Pair Corralation between Birks and Cheetah Net
Considering the 90-day investment horizon Birks Group is expected to generate 0.56 times more return on investment than Cheetah Net. However, Birks Group is 1.8 times less risky than Cheetah Net. It trades about -0.42 of its potential returns per unit of risk. Cheetah Net Supply is currently generating about -0.48 per unit of risk. If you would invest 221.00 in Birks Group on August 28, 2024 and sell it today you would lose (61.00) from holding Birks Group or give up 27.6% of portfolio value over 90 days.
Time Period | 3 Months [change] |
Direction | Moves Together |
Strength | Significant |
Accuracy | 95.45% |
Values | Daily Returns |
Birks Group vs. Cheetah Net Supply
Performance |
Timeline |
Birks Group |
Cheetah Net Supply |
Birks and Cheetah Net Volatility Contrast
Predicted Return Density |
Returns |
Pair Trading with Birks and Cheetah Net
The main advantage of trading using opposite Birks and Cheetah Net positions is that it hedges away some unsystematic risk.
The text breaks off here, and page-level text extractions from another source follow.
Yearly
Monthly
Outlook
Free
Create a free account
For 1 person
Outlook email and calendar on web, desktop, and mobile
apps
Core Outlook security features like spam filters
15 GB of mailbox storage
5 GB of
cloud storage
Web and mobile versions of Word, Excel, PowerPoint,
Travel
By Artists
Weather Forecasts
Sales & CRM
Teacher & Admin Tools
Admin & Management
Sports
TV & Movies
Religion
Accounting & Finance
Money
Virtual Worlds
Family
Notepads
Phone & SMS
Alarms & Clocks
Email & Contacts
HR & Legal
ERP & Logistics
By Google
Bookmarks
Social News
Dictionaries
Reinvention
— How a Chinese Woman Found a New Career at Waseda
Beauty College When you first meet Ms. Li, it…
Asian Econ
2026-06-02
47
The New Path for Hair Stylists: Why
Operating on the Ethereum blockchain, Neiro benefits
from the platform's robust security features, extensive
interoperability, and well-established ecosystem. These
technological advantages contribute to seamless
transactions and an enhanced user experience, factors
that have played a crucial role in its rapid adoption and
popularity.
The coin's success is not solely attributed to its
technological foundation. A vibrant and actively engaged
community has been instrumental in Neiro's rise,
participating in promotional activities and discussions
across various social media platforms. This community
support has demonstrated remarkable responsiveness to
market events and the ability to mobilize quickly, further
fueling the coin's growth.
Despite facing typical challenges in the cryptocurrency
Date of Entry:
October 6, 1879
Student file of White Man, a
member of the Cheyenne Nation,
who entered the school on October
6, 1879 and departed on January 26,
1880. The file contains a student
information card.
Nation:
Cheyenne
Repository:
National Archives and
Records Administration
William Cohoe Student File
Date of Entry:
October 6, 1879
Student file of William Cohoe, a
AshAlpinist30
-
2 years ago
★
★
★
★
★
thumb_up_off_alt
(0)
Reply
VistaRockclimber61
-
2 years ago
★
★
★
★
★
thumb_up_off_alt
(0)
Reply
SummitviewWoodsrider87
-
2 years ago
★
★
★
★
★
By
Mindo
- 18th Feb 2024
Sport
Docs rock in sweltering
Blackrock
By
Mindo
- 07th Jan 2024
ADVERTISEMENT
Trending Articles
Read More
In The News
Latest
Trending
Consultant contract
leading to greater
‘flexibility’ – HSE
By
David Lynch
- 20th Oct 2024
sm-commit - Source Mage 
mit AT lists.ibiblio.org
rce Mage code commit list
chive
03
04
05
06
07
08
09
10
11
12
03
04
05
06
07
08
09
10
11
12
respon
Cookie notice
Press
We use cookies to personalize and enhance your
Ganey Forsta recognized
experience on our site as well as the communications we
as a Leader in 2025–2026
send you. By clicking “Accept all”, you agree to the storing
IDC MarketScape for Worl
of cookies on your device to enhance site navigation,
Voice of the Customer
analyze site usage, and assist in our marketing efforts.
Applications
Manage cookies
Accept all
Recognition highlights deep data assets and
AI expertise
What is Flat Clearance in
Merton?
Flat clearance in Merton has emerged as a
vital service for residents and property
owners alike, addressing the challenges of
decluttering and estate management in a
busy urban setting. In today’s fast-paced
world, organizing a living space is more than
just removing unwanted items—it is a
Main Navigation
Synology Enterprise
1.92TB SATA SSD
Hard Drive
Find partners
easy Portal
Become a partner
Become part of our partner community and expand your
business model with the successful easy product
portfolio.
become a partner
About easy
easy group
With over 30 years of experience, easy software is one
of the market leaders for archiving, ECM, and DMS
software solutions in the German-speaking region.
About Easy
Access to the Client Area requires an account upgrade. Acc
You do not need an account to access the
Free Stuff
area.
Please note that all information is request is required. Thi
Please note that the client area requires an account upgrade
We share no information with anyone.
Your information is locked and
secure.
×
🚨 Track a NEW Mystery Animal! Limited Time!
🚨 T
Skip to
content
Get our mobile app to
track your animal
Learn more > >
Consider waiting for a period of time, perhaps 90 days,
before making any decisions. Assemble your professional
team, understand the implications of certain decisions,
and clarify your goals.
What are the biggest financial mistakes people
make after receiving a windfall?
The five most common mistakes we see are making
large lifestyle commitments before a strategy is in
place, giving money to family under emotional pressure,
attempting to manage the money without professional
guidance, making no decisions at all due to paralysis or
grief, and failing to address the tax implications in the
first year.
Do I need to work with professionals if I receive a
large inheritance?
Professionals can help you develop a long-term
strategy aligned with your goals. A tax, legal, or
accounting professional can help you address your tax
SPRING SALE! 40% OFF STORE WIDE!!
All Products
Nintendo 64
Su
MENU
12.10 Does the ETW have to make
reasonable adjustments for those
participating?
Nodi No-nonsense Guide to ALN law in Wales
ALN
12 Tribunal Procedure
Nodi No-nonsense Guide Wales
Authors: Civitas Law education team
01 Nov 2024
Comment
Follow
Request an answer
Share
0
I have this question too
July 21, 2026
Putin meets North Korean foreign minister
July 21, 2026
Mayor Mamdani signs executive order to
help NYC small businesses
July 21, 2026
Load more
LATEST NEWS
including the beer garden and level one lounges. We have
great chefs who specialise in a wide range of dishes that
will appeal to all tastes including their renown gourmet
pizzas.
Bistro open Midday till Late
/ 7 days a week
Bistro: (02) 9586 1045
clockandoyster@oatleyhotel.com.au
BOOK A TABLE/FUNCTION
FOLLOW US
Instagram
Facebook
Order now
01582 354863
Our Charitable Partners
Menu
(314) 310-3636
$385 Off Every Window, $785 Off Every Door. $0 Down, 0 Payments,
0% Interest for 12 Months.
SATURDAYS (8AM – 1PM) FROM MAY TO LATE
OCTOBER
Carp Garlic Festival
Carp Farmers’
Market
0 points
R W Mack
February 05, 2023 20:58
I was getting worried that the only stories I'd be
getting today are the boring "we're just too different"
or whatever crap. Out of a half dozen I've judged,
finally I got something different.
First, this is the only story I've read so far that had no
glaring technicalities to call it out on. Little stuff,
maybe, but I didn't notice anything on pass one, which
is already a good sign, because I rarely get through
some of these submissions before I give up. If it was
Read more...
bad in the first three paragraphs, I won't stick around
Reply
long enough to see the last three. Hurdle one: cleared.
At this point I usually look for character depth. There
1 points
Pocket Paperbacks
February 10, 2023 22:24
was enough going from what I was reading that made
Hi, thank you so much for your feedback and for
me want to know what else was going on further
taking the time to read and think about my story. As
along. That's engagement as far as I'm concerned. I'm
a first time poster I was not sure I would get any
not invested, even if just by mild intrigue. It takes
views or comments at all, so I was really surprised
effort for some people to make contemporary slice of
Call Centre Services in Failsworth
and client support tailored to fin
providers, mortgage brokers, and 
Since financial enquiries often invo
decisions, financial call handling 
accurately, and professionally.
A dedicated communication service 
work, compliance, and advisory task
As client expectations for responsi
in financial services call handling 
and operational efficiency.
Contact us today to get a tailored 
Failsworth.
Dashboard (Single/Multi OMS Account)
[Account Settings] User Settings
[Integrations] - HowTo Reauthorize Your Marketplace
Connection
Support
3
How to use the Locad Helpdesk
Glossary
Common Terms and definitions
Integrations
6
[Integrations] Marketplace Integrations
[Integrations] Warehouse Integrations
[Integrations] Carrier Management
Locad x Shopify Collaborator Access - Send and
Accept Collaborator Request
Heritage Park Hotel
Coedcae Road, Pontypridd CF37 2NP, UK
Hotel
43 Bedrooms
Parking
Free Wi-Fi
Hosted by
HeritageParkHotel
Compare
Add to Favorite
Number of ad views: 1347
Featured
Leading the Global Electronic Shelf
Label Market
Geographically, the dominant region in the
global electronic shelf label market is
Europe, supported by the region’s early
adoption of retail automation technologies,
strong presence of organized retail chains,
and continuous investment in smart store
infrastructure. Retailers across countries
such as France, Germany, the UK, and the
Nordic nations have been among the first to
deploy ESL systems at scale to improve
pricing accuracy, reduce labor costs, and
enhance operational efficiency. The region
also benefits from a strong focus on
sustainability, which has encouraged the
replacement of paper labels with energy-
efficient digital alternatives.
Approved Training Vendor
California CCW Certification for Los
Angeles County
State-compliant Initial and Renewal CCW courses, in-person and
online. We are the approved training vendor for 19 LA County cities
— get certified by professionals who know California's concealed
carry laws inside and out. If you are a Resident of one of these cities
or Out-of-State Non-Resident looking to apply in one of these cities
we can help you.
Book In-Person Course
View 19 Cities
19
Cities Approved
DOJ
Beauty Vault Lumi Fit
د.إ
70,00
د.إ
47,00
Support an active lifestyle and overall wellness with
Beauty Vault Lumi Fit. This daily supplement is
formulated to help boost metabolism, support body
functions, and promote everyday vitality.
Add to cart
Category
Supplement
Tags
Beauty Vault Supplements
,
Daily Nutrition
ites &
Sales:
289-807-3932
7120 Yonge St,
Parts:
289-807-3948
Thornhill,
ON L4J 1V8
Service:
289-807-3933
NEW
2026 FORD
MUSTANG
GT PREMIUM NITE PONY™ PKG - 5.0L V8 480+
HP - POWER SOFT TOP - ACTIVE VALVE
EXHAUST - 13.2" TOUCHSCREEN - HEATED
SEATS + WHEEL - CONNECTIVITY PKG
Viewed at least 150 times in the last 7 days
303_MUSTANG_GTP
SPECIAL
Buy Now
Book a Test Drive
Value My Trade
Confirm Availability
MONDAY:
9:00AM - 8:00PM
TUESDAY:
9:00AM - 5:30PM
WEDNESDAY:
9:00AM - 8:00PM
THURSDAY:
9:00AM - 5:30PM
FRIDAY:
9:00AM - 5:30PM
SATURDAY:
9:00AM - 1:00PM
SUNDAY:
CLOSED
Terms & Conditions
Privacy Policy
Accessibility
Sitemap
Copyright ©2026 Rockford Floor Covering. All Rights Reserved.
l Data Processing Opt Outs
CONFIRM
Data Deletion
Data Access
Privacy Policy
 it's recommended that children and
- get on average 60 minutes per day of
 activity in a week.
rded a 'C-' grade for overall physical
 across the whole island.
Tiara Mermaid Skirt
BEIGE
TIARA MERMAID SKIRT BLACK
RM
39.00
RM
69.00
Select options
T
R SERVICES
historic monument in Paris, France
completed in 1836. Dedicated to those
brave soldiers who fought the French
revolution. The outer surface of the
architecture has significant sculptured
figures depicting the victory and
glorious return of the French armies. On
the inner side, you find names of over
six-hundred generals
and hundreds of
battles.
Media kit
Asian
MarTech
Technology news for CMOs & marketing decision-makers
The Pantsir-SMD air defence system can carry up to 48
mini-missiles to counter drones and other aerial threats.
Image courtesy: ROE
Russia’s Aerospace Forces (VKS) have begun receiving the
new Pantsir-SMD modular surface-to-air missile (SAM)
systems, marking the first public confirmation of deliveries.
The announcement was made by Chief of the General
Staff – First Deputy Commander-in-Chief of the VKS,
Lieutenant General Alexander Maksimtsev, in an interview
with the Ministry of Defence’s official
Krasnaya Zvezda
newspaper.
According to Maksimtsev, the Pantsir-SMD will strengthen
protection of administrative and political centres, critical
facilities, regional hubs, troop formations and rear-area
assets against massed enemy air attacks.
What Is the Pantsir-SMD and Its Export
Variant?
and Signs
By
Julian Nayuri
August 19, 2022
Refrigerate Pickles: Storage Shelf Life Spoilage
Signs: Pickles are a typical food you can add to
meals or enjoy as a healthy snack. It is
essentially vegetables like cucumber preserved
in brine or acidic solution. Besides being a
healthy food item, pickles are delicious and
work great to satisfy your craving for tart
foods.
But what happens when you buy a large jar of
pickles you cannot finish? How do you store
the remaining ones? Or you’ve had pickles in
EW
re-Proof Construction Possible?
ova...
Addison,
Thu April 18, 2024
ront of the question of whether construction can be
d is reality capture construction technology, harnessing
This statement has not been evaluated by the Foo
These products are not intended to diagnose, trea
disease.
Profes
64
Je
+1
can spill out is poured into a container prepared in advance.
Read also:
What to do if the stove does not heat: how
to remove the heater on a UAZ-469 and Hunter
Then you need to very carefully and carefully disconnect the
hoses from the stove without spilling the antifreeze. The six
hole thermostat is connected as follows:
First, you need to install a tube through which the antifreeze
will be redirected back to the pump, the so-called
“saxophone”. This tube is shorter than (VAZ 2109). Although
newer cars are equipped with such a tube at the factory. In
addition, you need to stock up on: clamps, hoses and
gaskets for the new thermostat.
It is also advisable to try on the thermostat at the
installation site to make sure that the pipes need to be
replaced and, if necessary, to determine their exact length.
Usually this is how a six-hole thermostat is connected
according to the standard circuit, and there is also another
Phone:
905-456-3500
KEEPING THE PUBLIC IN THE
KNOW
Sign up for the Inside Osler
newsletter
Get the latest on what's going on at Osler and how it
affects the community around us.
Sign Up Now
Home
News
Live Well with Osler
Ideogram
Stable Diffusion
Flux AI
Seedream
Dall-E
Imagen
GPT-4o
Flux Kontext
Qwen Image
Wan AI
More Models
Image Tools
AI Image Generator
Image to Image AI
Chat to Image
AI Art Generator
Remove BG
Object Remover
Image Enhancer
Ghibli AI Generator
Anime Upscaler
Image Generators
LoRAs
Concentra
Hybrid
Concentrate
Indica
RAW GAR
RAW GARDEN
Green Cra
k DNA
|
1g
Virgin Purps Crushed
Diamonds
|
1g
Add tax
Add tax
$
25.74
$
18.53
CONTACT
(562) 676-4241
Because of two separate transactions, even if Birks position performs unexpectedly, Cheetah Net can make up some of the losses. Pair trading also minimizes risk from directional movements in the market. For example, if an entire industry or sector drops because of unexpected headlines, the short position in Cheetah Net will offset losses from the drop in Cheetah Net's long position.The idea behind Birks Group and Cheetah Net Supply pairs trading is to make the combined position market-neutral, meaning the overall market's direction will not affect its win or loss (or potential downside or upside). This can be achieved by designing a pairs trade with two highly correlated stocks or equities that operate in a similar space or sector, making it possible to obtain profits through simple and relatively low-risk investment.Cheetah Net vs. Inflection Point Acquisition | Cheetah Net vs. Analog Devices | Cheetah Net vs. Citizens Bancorp Investment | Cheetah Net vs. Allient |
Check out your portfolio center.Note that this page's information should be used as a complementary analysis to find the right mix of equity instruments to add to your existing portfolios or create a brand new portfolio. You can also try the Performance Analysis module to check effects of mean-variance optimization against your current asset allocation.